8.  The Invention of the Jewish People by Shlomo Sand

This is a most controversial book. It is academic and not an easy read but a most stimulating one. First there is a long chapter on what constitutes a nation. Then we learn why the author does not accept at face value the biblical account of the origin of the Jews. He accepts the higher critical view that the old testament was not written at the times and by the authors it claims like Moses. He also asserts that the archaeological evidence does not support the biblical accounts of the exodus, the conquest of canaan or the kingdoms of David and Solomon and of course the patriarchs are mere figures of myth, not history. In short his view of the bible is that of critical rationalism. There is no place for the Bible as divine revelation or history.
   Next Sand asserts that there was no expulsion of the Jews from their land after AD70. Jews had migrated of their own accord all round the Roman empire which is not in dispute, But controversially he says that the jews were a proselytising people so many converts were made, so many that you cannot say that jews today have one ethnicity. He also relates that there were Judaistic  convert kingdoms in southern Arabia and the Caucasus. As to the land of Judea, he believes that Jews remains there but most converted to Islam after the Muslim invasion because it was easier to convert than to be taxed. So he asserts that today's Palestinians are not really ethnicaly Arab, but are of the same stock as Jews. This is all part of his thesis that being Jewish cannot be defined ethically but religiously and culturally.

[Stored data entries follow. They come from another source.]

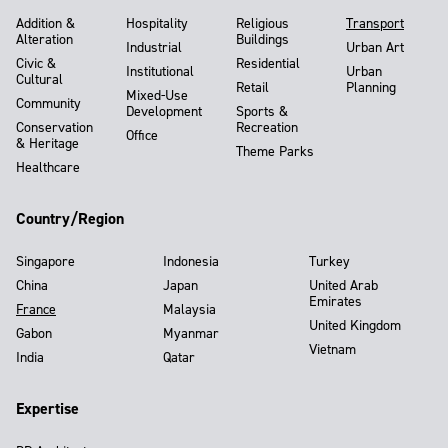
Addition &
Hospitality
Religious
Transport
Alteration
Buildings
Industrial
Urban Art
Civic &
Residential
Institutional
Urban
Cultural
Retail
Planning
Mixed-Use
Community
Development
Sports &
Conservation
Recreation
Office
& Heritage
Theme Parks
Healthcare
Country/Region
Singapore
Indonesia
Turkey
China
Japan
United Arab
Emirates
France
Malaysia
United Kingdom
Gabon
Myanmar
Vietnam
India
Qatar
Expertise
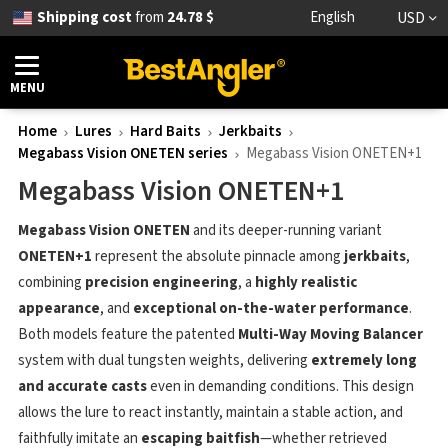
Shipping cost
from
24.78 $
English
USD
MENU
Home
Lures
Hard Baits
Jerkbaits
Megabass Vision ONETEN series
Megabass Vision ONETEN+1
Megabass Vision ONETEN+1
Megabass Vision ONETEN
and its deeper-running variant
ONETEN+1
represent the absolute pinnacle among
jerkbaits
,
combining
precision engineering
, a
highly realistic
appearance
, and
exceptional on-the-water performance
.
Both models feature the patented
Multi-Way Moving Balancer
system with dual tungsten weights, delivering
extremely long
and accurate casts
even in demanding conditions. This design
allows the lure to react instantly, maintain a stable action, and
faithfully imitate an
escaping baitfish
—whether retrieved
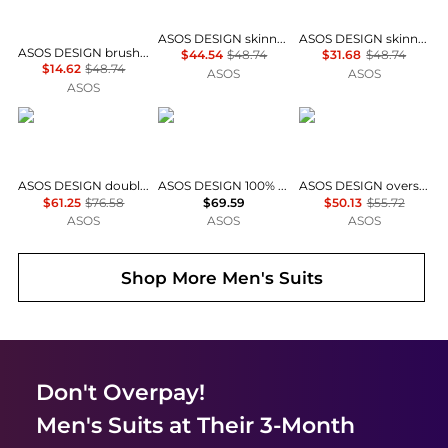
ASOS DESIGN skinny suit trouser in stone twill
ASOS DESIGN skinny suit trouser in brown twill
ASOS DESIGN brushed twill tapered suit trouser in charcoal
$44.54
$48.74
$31.68
$48.74
$14.62
$48.74
ASOS
ASOS
ASOS
ASOS DESIGN
ASOS DESIGN
ASOS DESIGN
ASOS DESIGN double breasted slim suit jacket in taupe brown
ASOS DESIGN 100% summer wool tapered suit trousers in brown
ASOS DESIGN oversized tapered suit trousers in rust orange with linen
$61.25
$76.58
$69.59
$50.13
$55.72
ASOS
ASOS
ASOS
Shop More
Men's Suits
Don't Overpay!
Men's Suits
at Their 3-Month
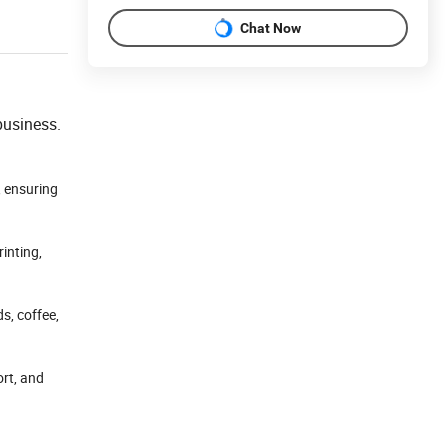
Chat Now
business.
, ensuring
rinting,
s, coffee,
ort, and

   The last part of the book deals with the State of Israel and the impossibility of it being a democracy when it defines itself as a Jewish state giving the right of return to anyone claiming to be a Jew, yet denying citizenship to non-jewish residents. His solution to the problem of Israel is a two nation state in Palestine. The solution is offered more in hope than expectation.

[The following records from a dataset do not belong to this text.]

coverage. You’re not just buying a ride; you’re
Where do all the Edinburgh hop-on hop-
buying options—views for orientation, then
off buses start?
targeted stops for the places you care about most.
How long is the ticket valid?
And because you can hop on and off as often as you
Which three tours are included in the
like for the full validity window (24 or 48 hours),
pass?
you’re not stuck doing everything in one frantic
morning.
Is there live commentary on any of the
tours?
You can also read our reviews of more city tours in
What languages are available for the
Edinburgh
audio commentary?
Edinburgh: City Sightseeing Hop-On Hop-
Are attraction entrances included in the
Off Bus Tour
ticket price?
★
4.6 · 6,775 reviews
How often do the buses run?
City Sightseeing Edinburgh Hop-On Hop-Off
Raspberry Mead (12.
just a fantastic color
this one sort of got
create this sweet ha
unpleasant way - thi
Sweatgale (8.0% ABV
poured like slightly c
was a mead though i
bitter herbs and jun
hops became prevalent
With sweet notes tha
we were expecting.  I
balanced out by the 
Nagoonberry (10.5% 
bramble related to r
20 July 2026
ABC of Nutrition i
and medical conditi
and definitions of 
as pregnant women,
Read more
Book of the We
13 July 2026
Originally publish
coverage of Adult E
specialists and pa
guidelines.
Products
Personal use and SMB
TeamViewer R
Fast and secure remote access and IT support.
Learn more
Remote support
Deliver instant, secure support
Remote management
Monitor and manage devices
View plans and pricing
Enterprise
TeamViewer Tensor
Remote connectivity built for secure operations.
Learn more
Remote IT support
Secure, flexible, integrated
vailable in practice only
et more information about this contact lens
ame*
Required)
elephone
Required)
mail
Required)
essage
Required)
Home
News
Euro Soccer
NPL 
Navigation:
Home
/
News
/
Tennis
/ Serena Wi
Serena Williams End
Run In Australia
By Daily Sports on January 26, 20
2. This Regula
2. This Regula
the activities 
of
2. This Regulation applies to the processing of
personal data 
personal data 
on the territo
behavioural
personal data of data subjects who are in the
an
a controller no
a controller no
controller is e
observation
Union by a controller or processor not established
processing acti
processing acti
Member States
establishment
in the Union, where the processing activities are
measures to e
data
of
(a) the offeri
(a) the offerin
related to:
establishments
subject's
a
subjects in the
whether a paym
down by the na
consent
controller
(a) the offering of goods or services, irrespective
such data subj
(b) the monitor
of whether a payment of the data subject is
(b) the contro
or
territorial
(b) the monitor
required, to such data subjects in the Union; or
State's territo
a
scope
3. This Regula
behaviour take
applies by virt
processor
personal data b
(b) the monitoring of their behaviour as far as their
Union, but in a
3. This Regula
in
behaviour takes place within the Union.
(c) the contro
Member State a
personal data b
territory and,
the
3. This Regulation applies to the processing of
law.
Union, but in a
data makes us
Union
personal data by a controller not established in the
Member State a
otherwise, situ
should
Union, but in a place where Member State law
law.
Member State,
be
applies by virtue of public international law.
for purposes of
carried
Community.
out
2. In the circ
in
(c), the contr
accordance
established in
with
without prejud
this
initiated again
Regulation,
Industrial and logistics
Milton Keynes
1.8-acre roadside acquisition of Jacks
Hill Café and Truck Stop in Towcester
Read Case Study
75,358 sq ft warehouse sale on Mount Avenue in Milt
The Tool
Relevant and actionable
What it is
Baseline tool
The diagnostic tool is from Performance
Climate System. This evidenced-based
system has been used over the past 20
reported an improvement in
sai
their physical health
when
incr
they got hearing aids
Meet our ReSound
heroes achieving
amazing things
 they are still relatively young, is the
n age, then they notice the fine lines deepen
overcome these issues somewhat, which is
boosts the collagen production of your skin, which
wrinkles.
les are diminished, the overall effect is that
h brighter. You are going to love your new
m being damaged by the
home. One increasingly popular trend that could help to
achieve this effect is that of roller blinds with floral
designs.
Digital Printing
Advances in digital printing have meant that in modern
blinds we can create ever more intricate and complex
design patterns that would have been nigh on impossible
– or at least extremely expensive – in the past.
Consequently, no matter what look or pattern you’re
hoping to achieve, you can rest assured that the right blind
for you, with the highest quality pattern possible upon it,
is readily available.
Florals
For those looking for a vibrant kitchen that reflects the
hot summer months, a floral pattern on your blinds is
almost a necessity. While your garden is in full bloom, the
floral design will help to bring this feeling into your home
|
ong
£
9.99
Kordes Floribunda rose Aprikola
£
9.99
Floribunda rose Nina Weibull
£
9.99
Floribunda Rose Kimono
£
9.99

9. Vagabond by Gerald Seymour

Seymour is back on top form. I have read all his novels and this ranks with the best from this the top thriller writer. He has thankfully left his standard recent format of starting off with three or four seemingly unrelated scenarios than bringing them together in his climax.  This has a more united feel but he does have the annoying habit of changing scene and starting with personal pronouns so you have to workout who we are with now and where. I also found the first few pages confusing as to where we were and with whom. But these are minor criticisms. Here is a masterpiece in the murky world of counter terrorism, murders, touts and loyalties betrayed. Vagabond, the hero is a troubled man. Will his end be troubled too? I will not write the answer and so spoil enjoyment. How this plot will end is kept hidden right up to the end. It is only a little earlier we find out the real purpose of the operation for which Vagabond has been called back. Great writing and very moving concerning Dunkirk, Dieppe and D Day.